Он устроил подобие драматического театра, сам занимаясь с дворовыми, наставляя их:
— Театральное нужно для упражнения и невинного веселья.
— Васька комиком хорош, а трагиком лучше будет Никита. Только должно ему поучиться выражению, что легко по запятым, точкам, двоеточиям, вопросительным и восклицательным знакам. В рифмах выйдет легко.

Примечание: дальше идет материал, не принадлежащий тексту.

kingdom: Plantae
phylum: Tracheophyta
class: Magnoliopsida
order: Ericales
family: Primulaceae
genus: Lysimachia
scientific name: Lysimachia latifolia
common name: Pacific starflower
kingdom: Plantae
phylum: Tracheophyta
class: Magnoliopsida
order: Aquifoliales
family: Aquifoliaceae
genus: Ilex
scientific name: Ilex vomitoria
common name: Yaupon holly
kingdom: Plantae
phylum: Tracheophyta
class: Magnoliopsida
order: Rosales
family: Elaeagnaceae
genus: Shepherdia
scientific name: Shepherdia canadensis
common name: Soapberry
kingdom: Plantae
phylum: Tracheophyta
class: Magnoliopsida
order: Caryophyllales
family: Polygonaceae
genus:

— Держаться надобно каданса в стихах, подобно инструментальному такту, без чего ясности и сладости в речах не будет, ни восхищения.
Летом генерал бегал по селу в холщовой куртке, вступал в беседы с крестьянами, пел и читал в церкви и самолично звонил в колокола. Он занимался благоустройством своего поместья, сам размечал колышками линии березовых и липовых аллей, деревья которых сохранились и по сию пору. Следил он за порядком и в других своих вотчинах, пресекая злоупотребления управляющих и старост. Назначенный им оброк был по тем временам невысоким: три рубля ассигнациями с души, причем крестьяне пользовались всеми угодьями: лесами, озерами, реками, лугами, кроме заказных лесов. Он был человеколюбив к бедствующим и неимущим, если не праздность привела их к несчастью. С особым, трогательным вниманием относился он к крестьянским детям.
Жители Ундола долго вспоминали, как их генерал-помещик раздавал ребятишкам конфеты и пряники, требовал от родителей соблюдать во всем заботу о детях:
— Особливо берегите дворовых ребяточек, одевайте их тепло и удобно, давайте им здоровую и довольную пишу и надзирайте их воспитание в благочестии, благонравии в науках…
Во время Отечественной войны 1812 года ундольцы, опасаясь нападения передовых французских отрядов, ушли всем селом в лес. «Мы все вспоминали нашего Суворова, — говорил тогда один из стариков, — он не дожил до француза».